__Action item 1__: Using the news article below on Steve Waugh dropping Shane Warne, decide whether each statement agrees with it: (a) Australia won the first Test of the 1999 tour of the West Indies. (b) Waugh regrets the decision to drop Warne. (c) Waugh made the call to drop Warne alone. Answer yes or no for each and quote the deciding words.
__Action item 2__: Carry on the news article below on Steve Waugh dropping Shane Warne, starting after its final sentence.

__Text block__:
=== Section Start ===
Former Australian cricket great Steve Waugh has revealed that his decision to drop spin legend Shane Warne from the Test team for 1999 West Indies series in the Caribbean has created a distance between them that has never healed.
According to the Herald Sun, Waugh had spoken candidly in his new book 'The Meaning Of Luck' about the lingering fallout of the decision to drop Warne from that fateful series, in which Australia won the first Test of that tour and lost the next two.
However, Waugh refused to regret the decision, believing that even though he lost a 'great friend' in Warne, his quantum call, made with fellow tour selector Geoff Marsh, gave him fortitude and taught him that knowing what is right and acting on it are two different things.
According to Waugh, he hoped that Warne came to terms with the fact that the 'common-sense' decision was based on facts and 'gut instinct', key ingredients which every leader must trust and rely on, and was not about him not trusting Warne's skill and innate love for the big occasion.
The report also suggested that the tone of Waugh's words reveals that the two superstars, who shared an Australian dressing room for more than a decade, have never reconciled the issue, with Waugh saying that Warne was surprised and wounded by the decision, as he did not expect it at all.
=== Section End ===
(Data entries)
=== Section Start ===
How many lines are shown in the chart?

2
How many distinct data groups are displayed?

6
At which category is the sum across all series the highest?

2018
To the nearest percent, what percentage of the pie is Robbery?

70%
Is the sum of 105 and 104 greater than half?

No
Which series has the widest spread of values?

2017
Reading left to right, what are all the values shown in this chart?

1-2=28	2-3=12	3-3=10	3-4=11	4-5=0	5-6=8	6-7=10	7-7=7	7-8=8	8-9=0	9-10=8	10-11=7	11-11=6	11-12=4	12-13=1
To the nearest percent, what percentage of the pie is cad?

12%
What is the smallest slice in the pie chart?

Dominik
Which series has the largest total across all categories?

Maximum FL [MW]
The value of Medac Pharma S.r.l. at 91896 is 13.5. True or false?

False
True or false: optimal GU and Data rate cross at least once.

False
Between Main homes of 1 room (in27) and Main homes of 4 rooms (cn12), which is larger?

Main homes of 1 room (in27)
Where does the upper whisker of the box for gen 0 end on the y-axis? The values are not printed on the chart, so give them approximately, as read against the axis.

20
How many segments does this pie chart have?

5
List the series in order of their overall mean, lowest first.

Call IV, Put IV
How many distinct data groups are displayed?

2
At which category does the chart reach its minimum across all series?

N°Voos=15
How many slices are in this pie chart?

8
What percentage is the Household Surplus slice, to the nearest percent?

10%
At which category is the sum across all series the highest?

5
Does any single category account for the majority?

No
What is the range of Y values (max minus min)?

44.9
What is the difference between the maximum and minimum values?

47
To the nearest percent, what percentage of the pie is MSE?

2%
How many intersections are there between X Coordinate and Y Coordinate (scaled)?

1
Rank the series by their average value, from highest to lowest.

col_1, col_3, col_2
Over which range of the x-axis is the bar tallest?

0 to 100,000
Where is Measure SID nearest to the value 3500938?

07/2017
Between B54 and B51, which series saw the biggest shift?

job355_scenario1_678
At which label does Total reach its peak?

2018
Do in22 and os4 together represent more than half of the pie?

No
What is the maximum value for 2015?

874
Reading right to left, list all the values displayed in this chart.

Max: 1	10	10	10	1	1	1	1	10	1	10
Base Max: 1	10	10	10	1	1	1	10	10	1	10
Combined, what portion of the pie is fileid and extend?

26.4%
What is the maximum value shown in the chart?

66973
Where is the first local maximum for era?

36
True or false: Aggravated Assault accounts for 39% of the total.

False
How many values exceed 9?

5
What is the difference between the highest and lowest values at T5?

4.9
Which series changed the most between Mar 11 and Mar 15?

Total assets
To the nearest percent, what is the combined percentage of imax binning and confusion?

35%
=== Section End ===
__Written reply 1__:
(a) Yes: "in which Australia won the first Test of that tour and lost the next two"
(b) No: "However, Waugh refused to regret the decision"
(c) No: "made with fellow tour selector Geoff Marsh"

__Written reply 2__:
Stating that the decision was a 'massive call', Waugh however, defended his decision, saying that it was right of him to rest Warne from the Test as he was not bowling up to his normal standards given that he had just come back from having a shoulder surgery on that tour.
Waugh also said that he felt that by dropping Warne, he was almost doing his teammate a favour by not exposing him when he was not at his best, adding that as Australia was 2-1 down in his first series as a captain so it was a defining moment for the team and for his captaincy.
Although Waugh admitted that the decision must have felt like betrayal of trust from Warne's point of view, this was proven to be merely one pothole in his journey along the highway over the course of his career, adding that a leader must stand for something or fall for everything.